[PAGE EXCERPT]
Salsa Queen Celia Cruz Dies
Celia Cruz died of brain cancer yesterday at her home in Fort Lee,
New Jersey. The “Queen of Salsa” was seventy-eight.
The flamboyant and exuberant Cruz was born in Havana on October
21, 1924. She attended the country’s Conservatory of Music and by
1950 was singing in the immensely popular band, La Sonora
Matancera. Cruz sang with the group for more than a decade. She was
traveling in the United States with the ensemble during the 1959
revolution in Cuba — within a year, she became a permanent U.S.
resident. Two years later, she married La Sonora Matancera
trumpeter Pedro Knight; the couple celebrated their forty-first
anniversary on Monday.
For the next four decades Cruz dazzled audiences with her
energetic vocals, her trademark penchant for shouting “Azucar!”
(“Sugar!”) mid-song, and garish performance attire that was never
wanting for bright colors and things that sparkled. She recorded
prolifically with late percussion legend Tito Puente through the
late Sixties and early Seventies, and continued to entertain
audiences until as recently as last year.
Cruz’s legacy will live on in her recordings, which number more
than seventy, and footage of her dynamic live performances. She
also received a Lifetime Achievement Award from the Smithsonian
Institution and thirteen Grammy nominations (she won twice), and
Miami renamed one of its streets Celia Cruz Way.

Records from a collection
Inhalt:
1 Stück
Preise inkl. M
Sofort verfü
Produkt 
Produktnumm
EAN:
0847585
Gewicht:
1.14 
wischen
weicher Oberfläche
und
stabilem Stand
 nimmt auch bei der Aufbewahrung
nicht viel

* * *

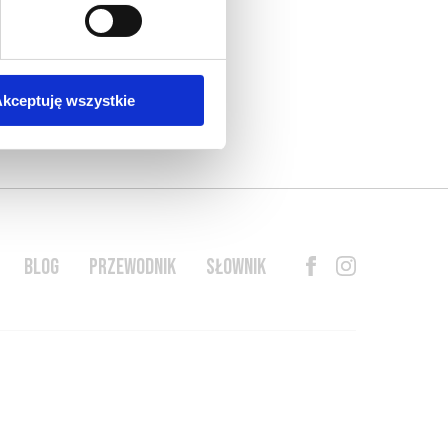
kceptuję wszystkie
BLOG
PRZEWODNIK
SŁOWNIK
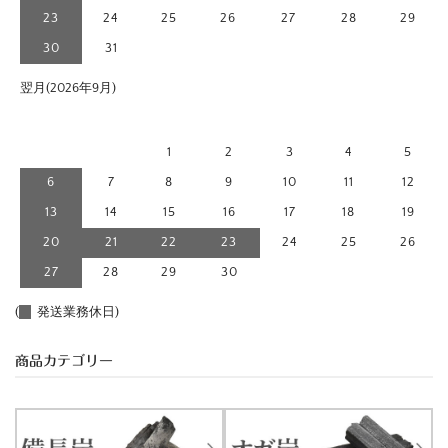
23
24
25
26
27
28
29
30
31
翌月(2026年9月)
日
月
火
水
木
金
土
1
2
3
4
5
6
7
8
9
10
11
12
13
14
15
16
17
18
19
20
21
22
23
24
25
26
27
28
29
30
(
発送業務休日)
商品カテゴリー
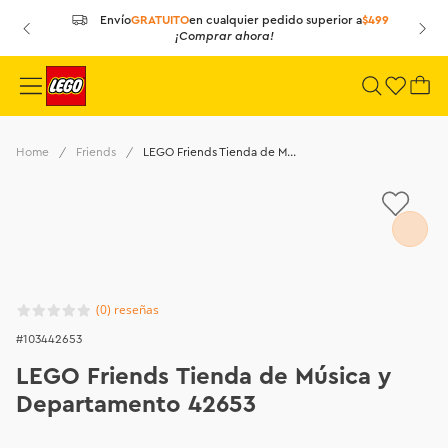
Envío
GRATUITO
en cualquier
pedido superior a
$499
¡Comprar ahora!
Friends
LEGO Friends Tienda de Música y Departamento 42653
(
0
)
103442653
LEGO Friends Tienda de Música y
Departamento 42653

[WHAT TO PRODUCE]
In the Celia Cruz obituary, reproduce the stretch from "Salsa Queen Celia" through "anniversary on Monday." word for word.

[YOUR SOLUTION]
Salsa Queen Celia Cruz Dies
Celia Cruz died of brain cancer yesterday at her home in Fort Lee,
New Jersey. The “Queen of Salsa” was seventy-eight.
The flamboyant and exuberant Cruz was born in Havana on October
21, 1924. She attended the country’s Conservatory of Music and by
1950 was singing in the immensely popular band, La Sonora
Matancera. Cruz sang with the group for more than a decade. She was
traveling in the United States with the ensemble during the 1959
revolution in Cuba — within a year, she became a permanent U.S.
resident. Two years later, she married La Sonora Matancera
trumpeter Pedro Knight; the couple celebrated their forty-first
anniversary on Monday.